Monday, May 30, 2011

Sneaky, Creepy, Crawlies

We have a box full of these in our house:


And sometimes, they find their way out of the box, and not necessarily for the purposes they were intended either.


They look quite harmless in these pictures. 
All the primary colors and educational aspects that are in the details.
You have your standard caterpillar.  Not to be confused with the "woolly worm" or "willy worm" depending on which side of the Mississippi you grew up on.


Next is the cricket with its wonderful summer time chirp.  The chirp that is wonderful when you hear it just a couple of times.  Not so wonderful according to my childhood memories when a cricket would get in the house and chirp and chirp and you can't fall asleep.  Then you turn on the lights and look for the cricket, following the chirp, and of course, the cricket STOPS chirping the minute you START looking for it! 


And the grasshopper.  Grasshoppers are pretty harmless, unless you've just heard the Bible story about all of the locusts and then you start to convince yourself that grasshoppers are indeed locusts and you start to freak out just a bit.

Oh.  You don't do that?  Then it IS just me.

And then we have the spider.  My nemesis among all nemeses or is that nemesi?  Regardless, I am a spider hater.  I know.  I know.  They eat mosquitoes and do the world a wonderful service.  I just can't stand them.  I tolerate the Daddy Long Legs variety, but anything beyond that sends instant goosebumps all over my body and a rapid heartbeat.

Dragonflies are an insect you don't see a lot of unless there's water nearby, like a pond or something.  Your backyard pool may draw them in too.  I don't know.  I don't have a backyard pool.  These don't bother me too much either.


So there's beetles and flies and I'm not sure what good either of these insects are either.  Especially the flies.  Owen asked me the other day why God made flies and really, I had no good answer for him, other than maybe God made flies so the spiders and birds and frogs would have something to eat.  Maybe the fly's only purpose is be something else's food.  What a horrible existence.  But, considering where a fly is usually born, I think I'd rather be eaten up sooner rather than later!


So I mentioned that these bugs have been finding their way out of their box for reasons other than what their purpose is.  Their purpose is for a fun little matching game for the preschool/kindergarten set.  We received this box-o-challenge as a hand-me-down from my nieces when they outgrew it.  It's made my Usborne, the same home sales company that offers children's books.


Kids can learn about patterns and sequencing, matching not only the colors, but also the type of insect.

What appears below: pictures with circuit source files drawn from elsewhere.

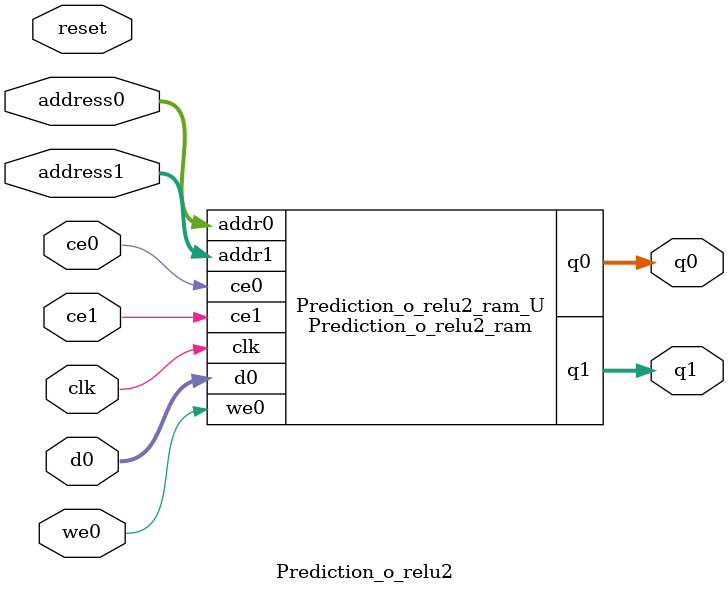
<source format=v>
`timescale 1 ns / 1 ps
module Prediction_o_relu2_ram (addr0, ce0, d0, we0, q0, addr1, ce1, q1,  clk);

parameter DWIDTH = 32;
parameter AWIDTH = 11;
parameter MEM_SIZE = 1600;

input[AWIDTH-1:0] addr0;
input ce0;
input[DWIDTH-1:0] d0;
input we0;
output reg[DWIDTH-1:0] q0;
input[AWIDTH-1:0] addr1;
input ce1;
output reg[DWIDTH-1:0] q1;
input clk;

(* ram_style = "block" *)reg [DWIDTH-1:0] ram[0:MEM_SIZE-1];




always @(posedge clk)  
begin 
    if (ce0) 
    begin
        if (we0) 
        begin 
            ram[addr0] <= d0; 
        end 
        q0 <= ram[addr0];
    end
end


always @(posedge clk)  
begin 
    if (ce1) 
    begin
        q1 <= ram[addr1];
    end
end


endmodule

`timescale 1 ns / 1 ps
module Prediction_o_relu2(
    reset,
    clk,
    address0,
    ce0,
    we0,
    d0,
    q0,
    address1,
    ce1,
    q1);

parameter DataWidth = 32'd32;
parameter AddressRange = 32'd1600;
parameter AddressWidth = 32'd11;
input reset;
input clk;
input[AddressWidth - 1:0] address0;
input ce0;
input we0;
input[DataWidth - 1:0] d0;
output[DataWidth - 1:0] q0;
input[AddressWidth - 1:0] address1;
input ce1;
output[DataWidth - 1:0] q1;



Prediction_o_relu2_ram Prediction_o_relu2_ram_U(
    .clk( clk ),
    .addr0( address0 ),
    .ce0( ce0 ),
    .we0( we0 ),
    .d0( d0 ),
    .q0( q0 ),
    .addr1( address1 ),
    .ce1( ce1 ),
    .q1( q1 ));

endmodule


</source>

This box-o-bugs has served its purpose well in our house and is probably ready to be retired to the garage sale pile or handed down to a friend with younger children.  At any rate, I need to get the box-o-bugs out of the house.

"Why?" you might ask? 
Because, my kids think it's particularly funny to put bugs under my pillow, inside my underwear drawer, inside a shoe. 
You name it!

It all started with Owen.  He took a beautifully, colorful spider and hid it under his older brother, Evan's, pillow when no one was looking.  I'm tucking Evan in one night and he about hit the ceiling when he jumped out of bed realizing there was a spider in his bed!  Hilarious, I'm thinking, until two nights later, I find a whole colony of spiders inside my bed, under the sheets.

Yes.  I would say.  Those are VERY Busy Bugs!